US voters, pundits and Hillary Clinton herself are simmering about whether sexism has affected her chances of winning the democratic nomination. Yes, it certainly has. But I think the picture is more complicated than the general media story. On the one hand, nearly every Hillary supporter I know boils down their position to "it's time for a woman to have a chance." (Of course, that's a small-N, unrepresentative sample. But let's face it, sexism - or the desire to move beyond it - can work to a woman's advantage.)
And of those who are voting against Hilary in the primary because she's a woman, only a small minority, I warrant, will be doing it out of pure sexism. Here are two other ways that gender tips the balance in the absence of overt sexism:
1) Democrats want an electable candidate. Democrats who may themselves not be sexist but who put electability above political correctness would not choose a woman over a black man, for purely tactical reasons. After all, black men have broken every formal glass ceiling in the US long before white women. They had the right to vote 52 years earlier. They were allowed to serve in the military earlier. They were allowed into higher education earlier. If you had to choose between putting a black man or a white woman up against an old, white guy in a Presidential election and you cared about your party's win, you'd nominate the black guy. In other words, taking the reality of sexism into account in a primary season mitigates against nominating a woman to run against a man, regardless of whether you're personally sexist.This is true in another sense as well. If I had to guess, our first female President will not be a Democrat. And this will ultimately give the lie to those who assume that electing a female is equivalent to feminist politics.
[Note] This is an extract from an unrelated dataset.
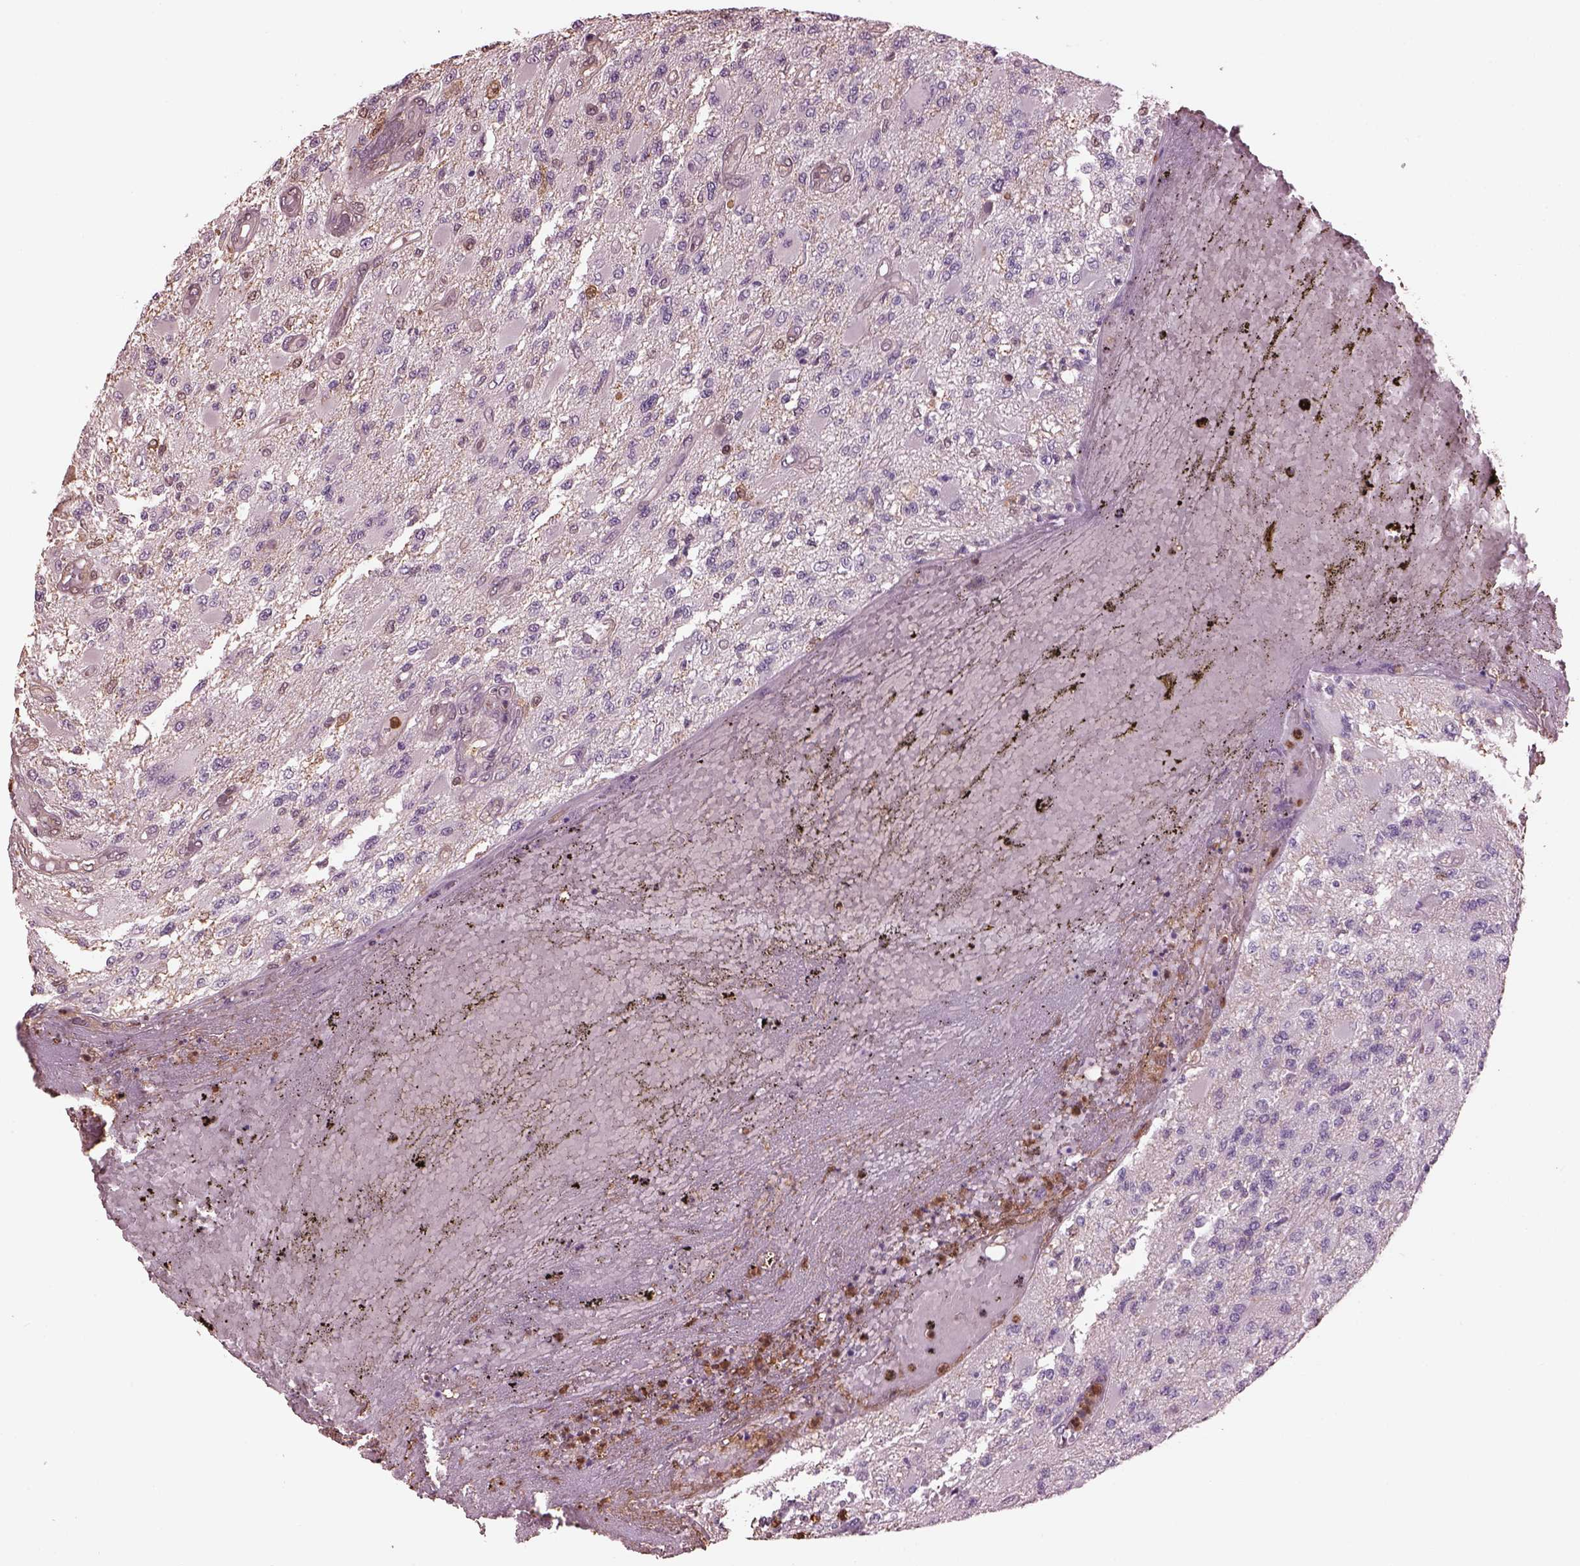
{"staining": {"intensity": "negative", "quantity": "none", "location": "none"}, "tissue": "glioma", "cell_type": "Tumor cells", "image_type": "cancer", "snomed": [{"axis": "morphology", "description": "Glioma, malignant, High grade"}, {"axis": "topography", "description": "Brain"}], "caption": "An image of glioma stained for a protein shows no brown staining in tumor cells. The staining is performed using DAB brown chromogen with nuclei counter-stained in using hematoxylin.", "gene": "IL31RA", "patient": {"sex": "female", "age": 63}}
Don't forget, it was a female minister in Rwanda who orchestrated the mass rape of Tutsi women during the genocide. If you want to overcome a sexist society, a candidate's gender politics should be more important than his or her biological sex. To read about feminists for Obama click here and here.
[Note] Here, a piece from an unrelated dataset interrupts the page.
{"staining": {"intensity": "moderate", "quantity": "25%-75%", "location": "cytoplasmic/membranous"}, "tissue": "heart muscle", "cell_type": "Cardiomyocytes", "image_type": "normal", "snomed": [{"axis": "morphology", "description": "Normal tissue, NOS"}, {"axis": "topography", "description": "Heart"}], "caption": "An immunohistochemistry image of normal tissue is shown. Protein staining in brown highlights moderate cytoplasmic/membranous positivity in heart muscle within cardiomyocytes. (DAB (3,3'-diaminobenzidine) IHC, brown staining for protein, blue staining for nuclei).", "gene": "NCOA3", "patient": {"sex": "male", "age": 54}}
2) Democrats and Republicans both want a change candidate. There is no other way to explain McCain's nomination or Obama's wild popularity. Because Clinton has been perceived as a status quo candidate for supporting the war in Iraq, she could no more have won the general election than she will win the nomination. So why wasn't the first viable female Presidential candidate a candidate for change? Again, because of gender politics. Women in leadership roles, especially those breaking glass ceilings, typically cannot afford to situate themselves too far to the feminized left of the political spectrum. Particularly in a hyper-masculinized political culture like the U.S., where military service is equated with leadership, Clinton's best strategy was to play up her foreign policy experience, national security credentials, and hawkishness. This would have worked brilliantly at many other historical moments. But not when the country is ready to end an unpopular war, reassess its foreign policy, and send a strong message to the world that they are shuffling off the Bush Administration's mortal coil. Gender politics, in short, had Hillary between a rock and a hard place. In this sense, because it would have been impossible for her to govern well even if somehow she were elected, and since future women's electoral chances hinge in many respects on her performance, it's probably a good thing for women that she won't take office.